I mentioned yesterday that the mothers of the bride and the groom went to a table and poured wine from two different bottles into a common cup.  During the actual ceremony the bride and groom also poured wine from the two bottles and drank from the single glass.  A bit heavy handed if you ask me, but I’ve seen it done before and it makes it’s point.

At the end of the ceremony the minister presents the bride and groom.  They start up the aisle.  Then he goes to the table, picks up the wine glass they’ve taken a drink from, downs it in one gulp, holds one of the wine bottles over his head and shouts, “Let’s party.”

I was done with him at that point.

He finished the first bottle before the reception started.  He was well into the second bottle by the time dinner was over.

He managed to flirt and hit on every single girl in the place.  He even hit on the redneck girls at the bar down the hill.

And he drank.

And drank.

And drank.

When I last saw him the father of the bride was taking his keys away from him so that he wouldn’t drive away drunk in his BMW convertible sports car.  I thought if not for the fear that he’d kill someone that it might make for a fun story if he spent the night in jail for drinking and driving.

The next day the mother of the groom continued to express her unhappiness with him.

The mother of the bride could not express more her love of him.

I didn’t get it.

I still get a bad taste in my mouth when I think of him.

He’s the kind of man who goes to the play ground after school  to “talk” to the little girls.

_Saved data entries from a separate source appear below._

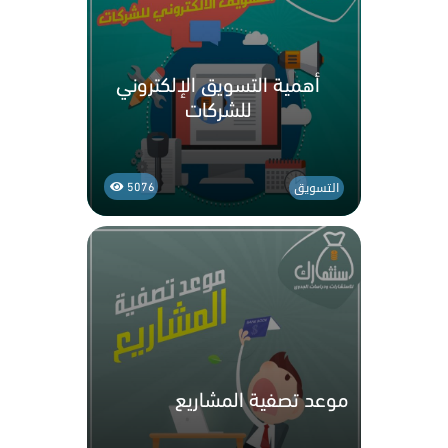
أهمية التسويق الإلكتروني
للشركات
التسويق
5076
موعد تصفية المشاريع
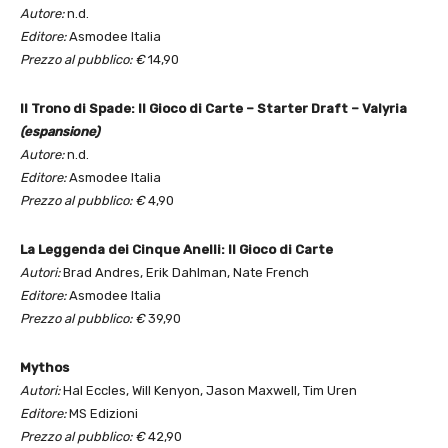
Autore:
n.d.
Editore:
Asmodee Italia
Prezzo al pubblico: €
14,90
Il Trono di Spade: Il Gioco di Carte – Starter Draft – Valyria
(espansione)
Autore:
n.d.
Editore:
Asmodee Italia
Prezzo al pubblico: €
4,90
La Leggenda dei Cinque Anelli: Il Gioco di Carte
Autori:
Brad Andres, Erik Dahlman, Nate French
Editore:
Asmodee Italia
Prezzo al pubblico: €
39,90
Mythos
Autori:
Hal Eccles, Will Kenyon, Jason Maxwell, Tim Uren
Editore:
MS Edizioni
Prezzo al pubblico: €
42,90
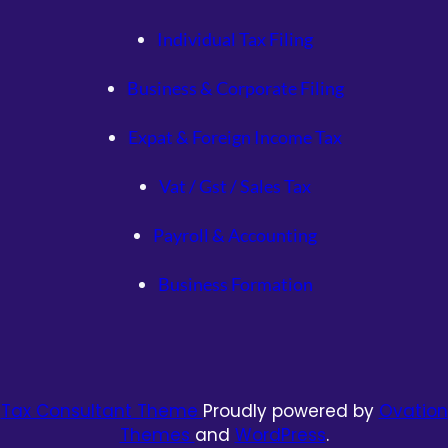
Individual Tax Filing
Business & Corporate Filing
Expat & Foreign Income Tax
Vat / Gst / Sales Tax
Payroll & Accounting
Business Formation
Tax Consultant Theme
Proudly powered by
Ovation
Themes
and
WordPress
.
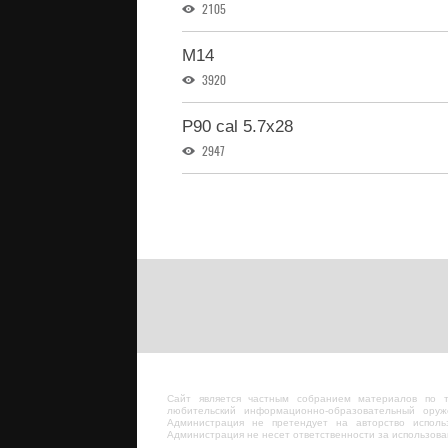
2105
M14
3920
P90 cal 5.7x28
2947
Сайт является частным собранием материалов по 
любительский информационно-образовательный оруж
Администрация не претендует на авторство исполь
Администрация не несет ответственности за использов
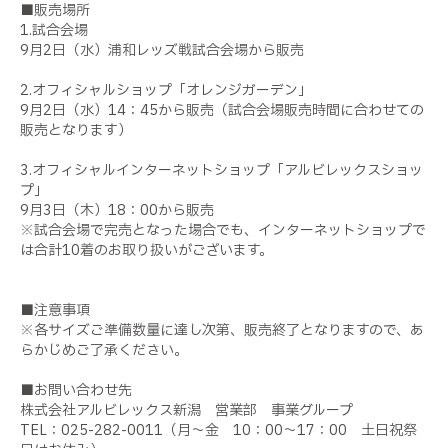
■販売場所
1.試合会場
9月2日（水）浦和レッズ戦試合会場から販売
2.オフィシャルショップ「オレンジガーデン」
9月2日（水）14：45から販売（試合会場販売時間に合わせての
販売となります）
3.オフィシャルインターネットショップ「アルビレックスショッ
プ」
9月3日（木）18：00から販売
※試合会場で完売となった場合でも、インターネットショップで
は合計10着のお取り扱いがございます。
■注意事項
※各サイズご準備数量に達し次第、販売終了となりますので、あ
らかじめご了承ください。
■お問い合わせ先
株式会社アルビレックス新潟 営業部 事業グループ
TEL：025-282-0011（月～金 10：00～17：00 土日祝祭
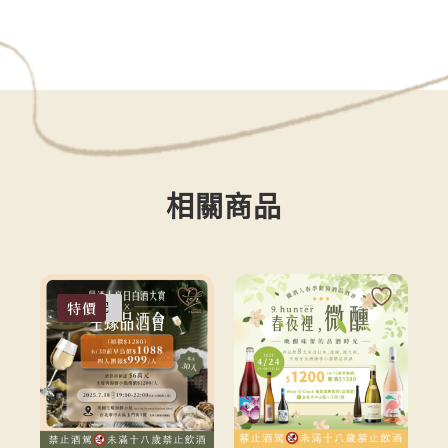
相關商品
特價
已售完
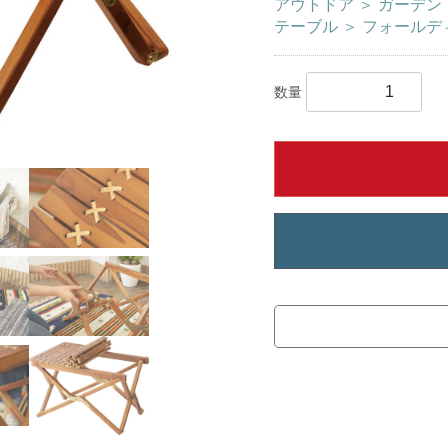
アウトドア
＞
ガーデン
テーブル
＞
フォールデ
数量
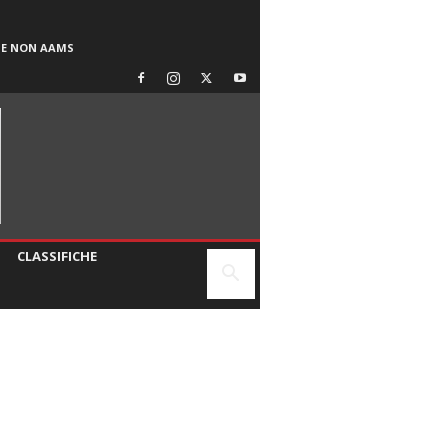
SE NON AAMS
CLASSIFICHE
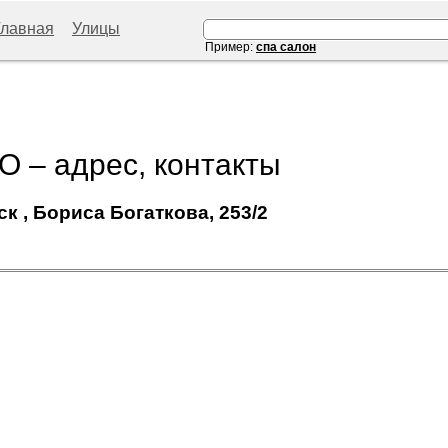
Главная
Улицы
Пример:
спа салон
О – адрес, контакты
к , Бориса Богаткова, 253/2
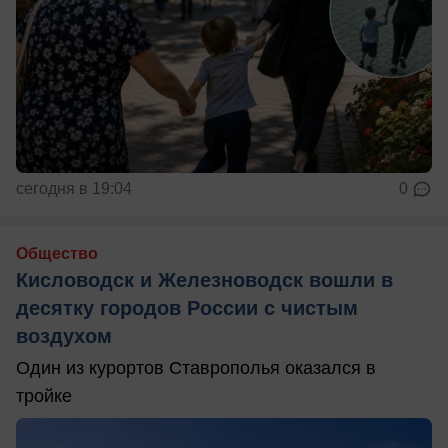
сегодня в 19:04
0
Общество
Кисловодск и Железноводск вошли в
десятку городов России с чистым
воздухом
Один из курортов Ставрополья оказался в
тройке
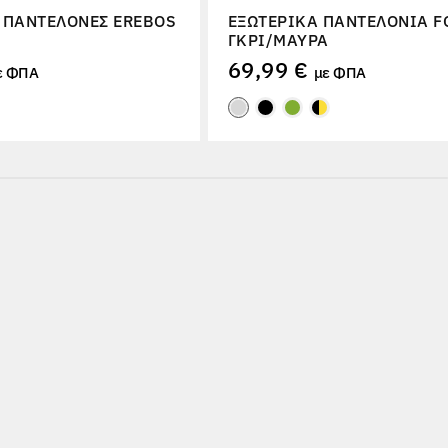
 ΠΑΝΤΕΛΌΝΕΣ EREBOS
ΕΞΩΤΕΡΙΚΆ ΠΑΝΤΕΛΌΝΙΑ F
ΓΚΡΙ/ΜΑΎΡΑ
69,99 €
ε ΦΠΑ
με ΦΠΑ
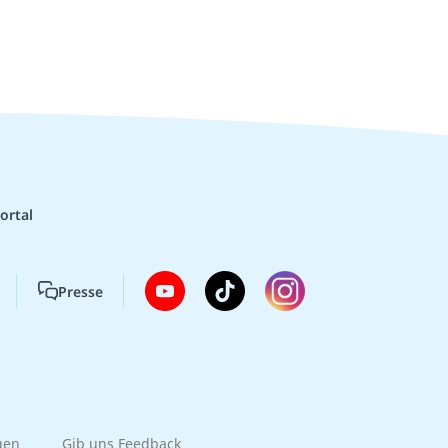
ortal
Presse
gen
Gib uns Feedback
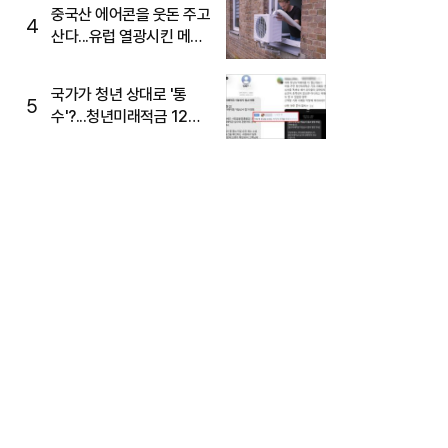
중국산 에어콘을 웃돈 주고
4
산다...유럽 열광시킨 메이
디
국가가 청년 상대로 '통
5
수'?...청년미래적금 12%
준다더니 "응, 오류야"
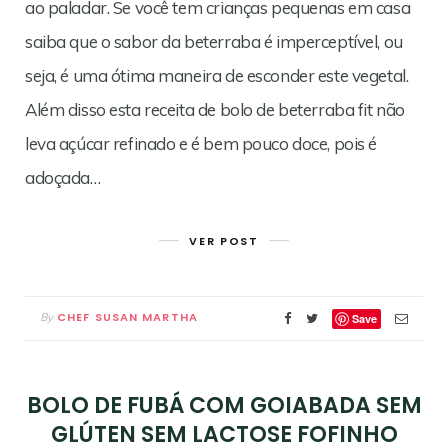
ao paladar. Se você tem crianças pequenas em casa
saiba que o sabor da beterraba é imperceptível, ou
seja, é uma ótima maneira de esconder este vegetal.
Além disso esta receita de bolo de beterraba fit não
leva açúcar refinado e é bem pouco doce, pois é
adoçada…
VER POST
CHEF SUSAN MARTHA
By
Save
BOLO DE FUBÁ COM GOIABADA SEM
GLÚTEN SEM LACTOSE FOFINHO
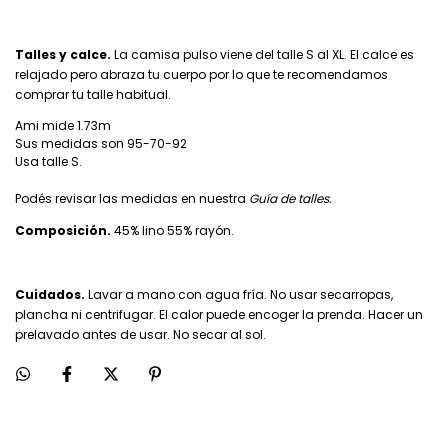
Talles y calce.
La camisa pulso viene del talle S al XL. El calce es
relajado pero abraza tu cuerpo por lo que te recomendamos
comprar tu talle habitual.
Ami mide 1.73m
Sus medidas son 95-70-92
Usa talle S.
Podés revisar las medidas en nuestra
Guía de talles.
Composición.
45% lino 55% rayón.
Cuidados.
Lavar a mano con agua fría. No usar secarropas,
plancha ni centrifugar. El calor puede encoger la prenda. Hacer un
prelavado antes de usar. No secar al sol.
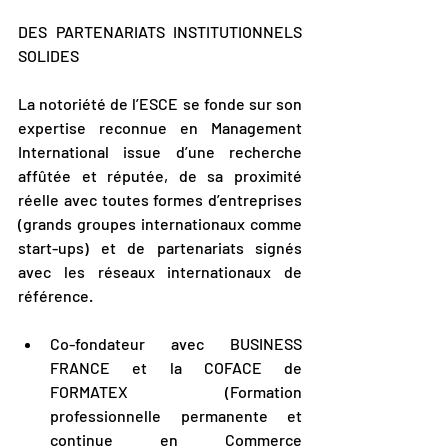
DES PARTENARIATS INSTITUTIONNELS 
SOLIDES
La notoriété de l’ESCE se fonde sur son 
expertise reconnue en Management 
International issue d’une recherche 
affûtée et réputée, de sa proximité 
réelle avec toutes formes d’entreprises 
(grands groupes internationaux comme 
start-ups) et de partenariats signés 
avec les réseaux internationaux de 
référence.
Co-fondateur avec BUSINESS 
FRANCE et la COFACE de 
FORMATEX (Formation 
professionnelle permanente et 
continue en Commerce 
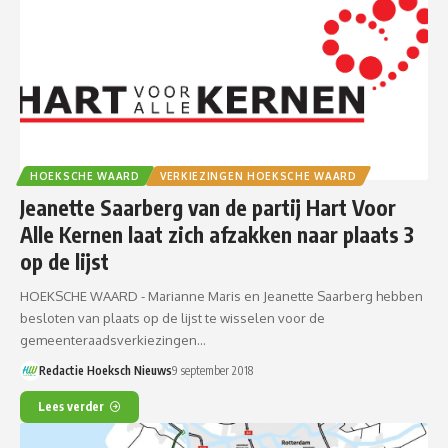
HOEKSCHE WAARD
VERKIEZINGEN HOEKSCHE WAARD
Jeanette Saarberg van de partij Hart Voor
Alle Kernen laat zich afzakken naar plaats 3
op de lijst
HOEKSCHE WAARD - Marianne Maris en Jeanette Saarberg hebben
besloten van plaats op de lijst te wisselen voor de
gemeenteraadsverkiezingen…
Redactie Hoeksch Nieuws
9 september 2018
Lees verder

4 thoughts on “A Man of the Cloth…

  1. Lemuel September 18, 2009 / 05:24

    “He was the pastor of some mega-church in LA.” That’s all you needed to tell me, Maddog. The rest was just reenforcement: the inappropriate sexual conduct, the abuse of alcohol, the ego, the BMW, the lack of decorum.
    Then I read (not surprisingly): “The mother of the bride could not express more her love of him.”. That is the sad part.

  2. javabear September 18, 2009 / 07:08

    Oh, man, this guy is a perfect candidate for my abnormal psychology homework! I think I’ll print this entry and smack the guy down with diagnoses.

    I feel sorry for the bride and groom. I hope they were too distracted with each other to concentrate much on this douchnozzle.

  3. Peter September 18, 2009 / 07:52

    What I don’t get is… that the bride and groom didn’t say something of his bad behavior on the pre-wedding dinner.
    It should be THEIR special day, not his.

    Maybe that mega-church had to close due to alcoholism of its pastor… 😉

  4. Sarah September 18, 2009 / 08:02

    Not being a charismatic person but knowing a few, generally people with charisma do not have to keep telling people they have it. They exude it and they are charming. It’s like pop stars who are always saying they are artists. Saying it over and over doesn’t make it true.